DiTPainter: Efficient Video Inpainting with Diffusion Transformers
Xian Wu, Chang Liu
TL;DR
The paper tackles video inpainting by addressing the inefficiency of large pretrained diffusion models and the temporal inconsistencies of flow-based propagation. It introduces DiTPainter, a compact Diffusion Transformer trained from scratch, paired with a 3D WF-VAE encoder to operate in a latent space. Key innovations include Flow Matching as the diffusion scheduler, MultiDiffusion for temporal coherence across arbitrary-length videos, and a two-stage coarse-to-fine training strategy. Empirical results show competitive or superior visual quality and temporal consistency with reduced compute, enabling practical tasks such as video decaptioning and completion.
Abstract
Many existing video inpainting algorithms utilize optical flows to construct the corresponding maps and then propagate pixels from adjacent frames to missing areas by mapping. Despite the effectiveness of the propagation mechanism, they might encounter blurry and inconsistencies when dealing with inaccurate optical flows or large masks.
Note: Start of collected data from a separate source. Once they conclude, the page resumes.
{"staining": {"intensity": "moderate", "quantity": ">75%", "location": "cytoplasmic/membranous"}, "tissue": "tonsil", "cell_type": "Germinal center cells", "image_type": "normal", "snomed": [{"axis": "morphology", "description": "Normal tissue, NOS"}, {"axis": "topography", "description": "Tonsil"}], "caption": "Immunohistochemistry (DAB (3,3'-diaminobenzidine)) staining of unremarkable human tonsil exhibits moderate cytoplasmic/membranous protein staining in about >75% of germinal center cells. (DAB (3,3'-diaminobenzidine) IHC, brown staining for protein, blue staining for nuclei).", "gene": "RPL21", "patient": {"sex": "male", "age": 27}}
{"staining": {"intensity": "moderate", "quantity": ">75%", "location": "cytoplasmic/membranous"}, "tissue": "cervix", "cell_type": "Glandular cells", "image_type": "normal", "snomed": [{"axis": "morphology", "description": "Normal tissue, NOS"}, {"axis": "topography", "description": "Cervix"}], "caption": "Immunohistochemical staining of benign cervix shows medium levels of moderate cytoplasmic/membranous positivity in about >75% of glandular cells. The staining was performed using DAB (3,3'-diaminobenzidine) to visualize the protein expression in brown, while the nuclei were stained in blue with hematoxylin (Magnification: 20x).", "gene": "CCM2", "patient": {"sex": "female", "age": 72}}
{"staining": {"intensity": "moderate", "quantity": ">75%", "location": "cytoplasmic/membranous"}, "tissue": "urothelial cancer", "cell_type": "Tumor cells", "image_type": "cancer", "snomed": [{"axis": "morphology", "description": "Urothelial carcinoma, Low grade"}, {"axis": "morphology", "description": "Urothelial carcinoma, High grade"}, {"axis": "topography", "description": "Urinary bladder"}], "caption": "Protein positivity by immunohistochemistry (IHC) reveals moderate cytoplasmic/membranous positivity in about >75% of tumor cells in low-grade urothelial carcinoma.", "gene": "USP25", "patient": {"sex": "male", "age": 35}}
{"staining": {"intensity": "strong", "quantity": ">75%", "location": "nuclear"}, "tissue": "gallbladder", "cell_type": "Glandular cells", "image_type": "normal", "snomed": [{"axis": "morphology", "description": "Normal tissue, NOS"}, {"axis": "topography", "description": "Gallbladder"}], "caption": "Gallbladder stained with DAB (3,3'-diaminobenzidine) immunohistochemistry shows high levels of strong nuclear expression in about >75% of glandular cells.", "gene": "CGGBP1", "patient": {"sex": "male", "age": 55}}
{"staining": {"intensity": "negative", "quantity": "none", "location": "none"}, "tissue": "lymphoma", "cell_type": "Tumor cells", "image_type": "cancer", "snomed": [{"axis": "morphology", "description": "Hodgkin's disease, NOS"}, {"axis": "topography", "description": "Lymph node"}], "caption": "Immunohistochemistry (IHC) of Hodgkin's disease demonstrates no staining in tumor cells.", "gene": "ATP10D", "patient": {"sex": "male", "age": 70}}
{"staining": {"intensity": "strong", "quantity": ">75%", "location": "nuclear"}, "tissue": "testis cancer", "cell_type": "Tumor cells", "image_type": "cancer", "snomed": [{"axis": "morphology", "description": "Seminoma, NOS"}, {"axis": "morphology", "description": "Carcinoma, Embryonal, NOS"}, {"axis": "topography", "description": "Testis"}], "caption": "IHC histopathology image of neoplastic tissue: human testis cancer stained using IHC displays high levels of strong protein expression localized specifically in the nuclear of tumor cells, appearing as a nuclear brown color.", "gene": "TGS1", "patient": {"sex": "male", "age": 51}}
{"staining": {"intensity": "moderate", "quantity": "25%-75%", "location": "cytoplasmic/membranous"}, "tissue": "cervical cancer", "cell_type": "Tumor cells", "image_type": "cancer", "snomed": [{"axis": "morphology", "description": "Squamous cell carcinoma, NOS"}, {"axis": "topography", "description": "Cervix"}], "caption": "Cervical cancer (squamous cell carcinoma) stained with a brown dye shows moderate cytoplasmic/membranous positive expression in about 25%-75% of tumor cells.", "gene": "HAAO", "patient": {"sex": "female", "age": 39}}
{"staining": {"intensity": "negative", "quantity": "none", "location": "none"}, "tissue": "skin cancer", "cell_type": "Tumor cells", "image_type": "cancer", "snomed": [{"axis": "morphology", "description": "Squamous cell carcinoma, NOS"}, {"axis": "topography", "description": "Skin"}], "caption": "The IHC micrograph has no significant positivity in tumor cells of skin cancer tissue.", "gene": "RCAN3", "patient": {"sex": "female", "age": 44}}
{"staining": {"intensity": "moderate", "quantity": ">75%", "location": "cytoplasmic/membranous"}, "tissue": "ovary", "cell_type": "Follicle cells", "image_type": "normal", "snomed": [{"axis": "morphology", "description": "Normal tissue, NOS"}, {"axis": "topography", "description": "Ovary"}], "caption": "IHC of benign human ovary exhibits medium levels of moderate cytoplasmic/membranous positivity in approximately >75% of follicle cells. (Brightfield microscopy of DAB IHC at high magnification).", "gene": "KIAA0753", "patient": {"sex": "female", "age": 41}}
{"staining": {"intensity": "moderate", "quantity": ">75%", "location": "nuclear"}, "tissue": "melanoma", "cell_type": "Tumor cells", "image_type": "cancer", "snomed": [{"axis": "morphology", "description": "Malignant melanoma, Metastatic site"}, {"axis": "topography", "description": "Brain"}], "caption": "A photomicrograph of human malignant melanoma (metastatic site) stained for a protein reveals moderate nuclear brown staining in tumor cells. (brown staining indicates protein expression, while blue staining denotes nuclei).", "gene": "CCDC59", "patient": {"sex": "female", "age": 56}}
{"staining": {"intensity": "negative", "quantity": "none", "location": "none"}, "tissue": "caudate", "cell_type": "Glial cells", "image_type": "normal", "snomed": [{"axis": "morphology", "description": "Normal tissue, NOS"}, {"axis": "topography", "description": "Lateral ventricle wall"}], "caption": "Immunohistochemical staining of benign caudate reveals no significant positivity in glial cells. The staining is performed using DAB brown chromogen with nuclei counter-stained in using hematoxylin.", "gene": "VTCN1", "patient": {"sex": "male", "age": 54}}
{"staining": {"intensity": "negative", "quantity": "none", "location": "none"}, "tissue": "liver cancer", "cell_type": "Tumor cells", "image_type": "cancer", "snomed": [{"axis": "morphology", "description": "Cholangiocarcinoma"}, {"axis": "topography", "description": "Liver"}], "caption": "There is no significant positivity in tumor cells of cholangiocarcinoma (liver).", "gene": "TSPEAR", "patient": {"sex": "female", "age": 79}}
Recently, Diffusion Transformer (DiT) has emerged as a revolutionary technique for video generation tasks. However, pretrained DiT models for video generation all contain a large amount of parameters, which makes it very time consuming to apply to video inpainting tasks. In this paper, we present DiTPainter, an end-to-end video inpainting model based on Diffusion Transformer (DiT). DiTPainter uses an efficient transformer network designed for video inpainting, which is trained from scratch instead of initializing from any large pretrained models. DiTPainter can address videos with arbitrary lengths and can be applied to video decaptioning and video completion tasks with an acceptable time cost. Experiments show that DiTPainter outperforms existing video inpainting algorithms with higher quality and better spatial-temporal consistency.